I would have given a 2 if it were not for the fucking MAZE. (the author uses "fuck" a lot so I do it as well) This is also where the hint system fails.

How can this win any award, let alone best game?!

For a similar, much better, game try Narcolepsy, it's not perfect either but at least it doesn't have a maze!

10 of 14 people found the following review helpful:
Technically great, full of symbolistic smugness, December 28, 2008
by kba (berlin)

I played Blue Chairs because I looked specifically for games with a surreal setting and surreal is what I got. The opening scene is really great, both technically and as a plot device, and it seems like the start of some psychedelic fun. But it isn't really psychedelic, it felt more like the stoned ramblings of a preachy zen-buddhist who read too much wikipedia on Freudian pychoanalysis. Then again, I don't know what kind of drug I, the player that is, is on.

I have no problem with games with a message, but either I didn't really get it or I'm not interested in it.

But mine is a very subjective point of view: The game is flawles technically, has various endings and if you are into psychology of the sub-consiciousness, symbolism and new-age-isms or just more tolerant than me, you will love it.

Even though I didn't like it I advise you to play it, it deserves it!

2 of 6 people found the following review helpful:
Surrealism at its best, June 18, 2008
by probabilityZero (Folsom, CA)

From the moment I saw the title page, I was hooked.
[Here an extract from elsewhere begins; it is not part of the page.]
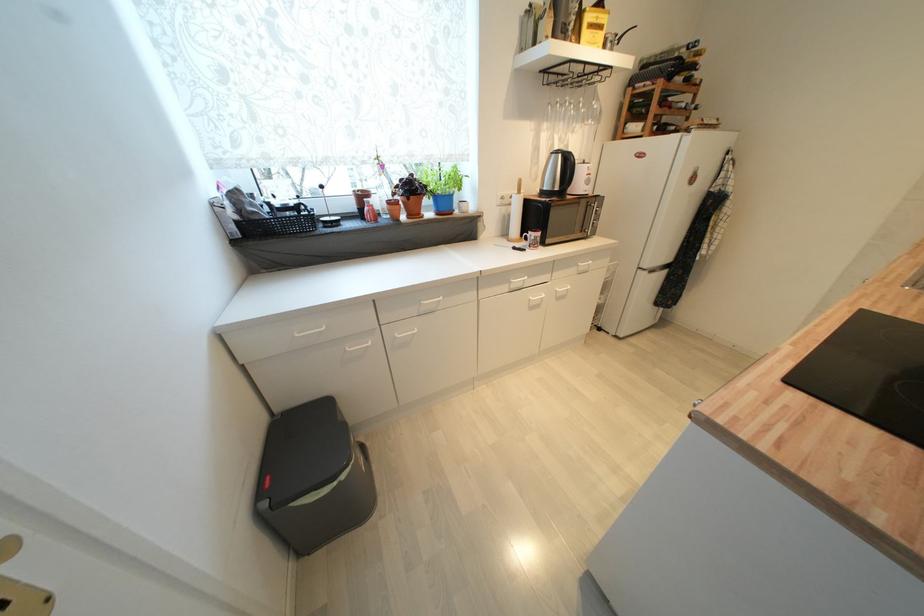
Where would you press the trash can lid button? Please return your answer as a coordinate pair (x, y).

(313, 477)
I've played through this game numerous times, and I've yet to tire of it.

The dream-like feeling of it all is pulled off perfectly. With the sort of style it is easy to come across sounding pretentious and overly-complicated, but the author here manages to make it all feel natural.

Overall, it's a well constructed, interesting, and artistic game. I highly recommend it to anyone, even those who don't like IF.